Distributed Acoustic Sensing of debris-flow activity in the Öschibach torrent (Swiss Alps)

Debris-flow and debris-flood activity in the Öschibach torrent (Switzerland), driven by sediment supply from the unstable rock slope Spitze Stei, poses a significant hazard to the village of Kandersteg. While long-term monitoring exists, the dynamic linkage between sediment supply and torrential activity remains poorly constrained due to the spatial restrictions of conventional sensors.

In summer 2025, we addressed this limitation by deploying a dense seismic array on the rock slope and interrogating an existing ~4 km-long dark fiber optic cable along the stream using Distributed Acoustic Sensing (DAS). The DAS system provided strain-rate measurements at meter-scale resolution (inter-channel spacing of ~ 5 m with an effective gauge length of ~10 m) with a sampling frequency of ~600 Hz, along  ~850 geolocated channels. Torrential events were identified using water-level thresholds combined with moving-average and minimum duration filtering, to generate a catalog of candidate events. DAS data reveal increased high-frequency energy (20–30 Hz) in channels near the torrent during these events and coherent signals allow estimation of apparent of the propagating seismic sources. In addition, the fiber recorded other coherent signals, including rockfalls and local to teleseismic earthquakes.

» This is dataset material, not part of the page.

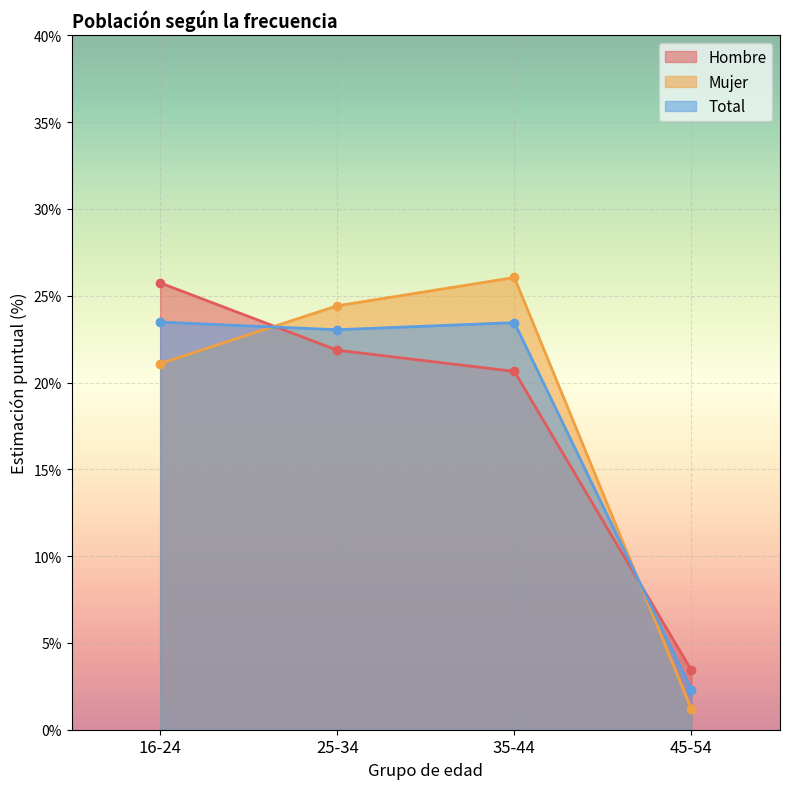

Which label corresponds to the smallest value in the chart?

45-54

To move beyond detection, we applied Matched Field Processing (MFP) to estimate locations of developing debris flows using the frequency-dependent phase information of the DAS data. We performed synthetic tests to evaluate the ability of DAS to distinguish between sources in two adjacent stream branches from which debris flows may originate. These tests demonstrate that the cable geometry can resolve sources even in closely spaced initiation areas. We further apply this approach to recorded DAS data to characterize torrential event. By looping the MFP framework through time, we aim to track the velocity and evolution of individual debris-flow surges.

Preliminary results show that our multisensor approach – combining rock-slope seismic arrays with fiber-optic DAS allows for the association between rockfall activity from Spitze Stei and debris-flow dynamics within the torrent. This work highlights the potential of DAS and array-based processing for spatially dense monitoring, warning and source location in steep Alpine catchments.